The developer needs to use the GenerateDataKey API to encrypt the PDF file so that the PDF file can be decrypted later. The developer needs to use an AWS KMS symmetric customer managed key for encryption.
Which solutions will meet these requirements?
Answer options
- A. Write the encrypted key from the GenerateDataKey API to disk for later use. Use the plaintext key from the GenerateDataKey API and a symmetric encryption algorithm to encrypt the file.
- B. Write the plain text key from the GenerateDataKey API to disk for later use. Use the encrypted key from the GenerateDataKey API and a symmetric encryption algorithm to encrypt the file.
- C. Write the encrypted key from the GenerateDataKey API to disk for later use. Use the plaintext key from the GenerateDataKey API to encrypt the file by using the KMS Encrypt API.
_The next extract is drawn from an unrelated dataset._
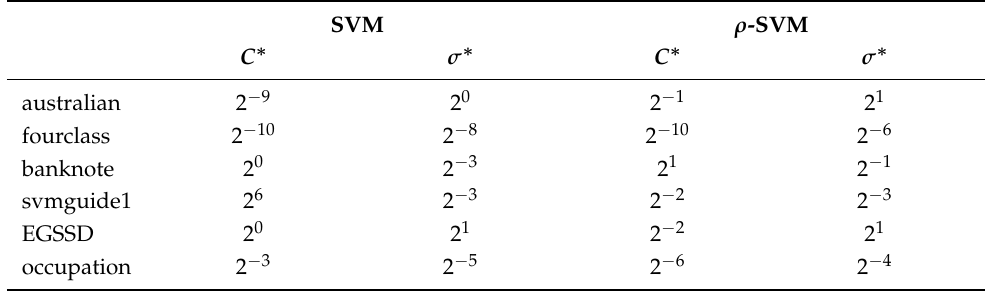
Table 3. Optimal parameter values after grid search. SVM ρ -SVM C ∗ σ ∗ C ∗ σ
- D. Write the plain text key from the GenerateDataKey API to disk for later use. Use the encrypted key from the GenerateDataKey API to encrypt the file by using the KMS Encrypt API.
Correct answer: A
Explanation
Because the PDF file size is over 1 MB, the standard KMS Encrypt API cannot be used directly as it has a payload limit of 4 KB. Instead, envelope encryption must be utilized by calling GenerateDataKey to obtain both a plaintext data key and an encrypted data key. The application must encrypt the file locally using the plaintext key and a symmetric encryption algorithm, discard the plaintext key from memory, and securely save the encrypted data key to disk alongside the ciphertext for future decryption.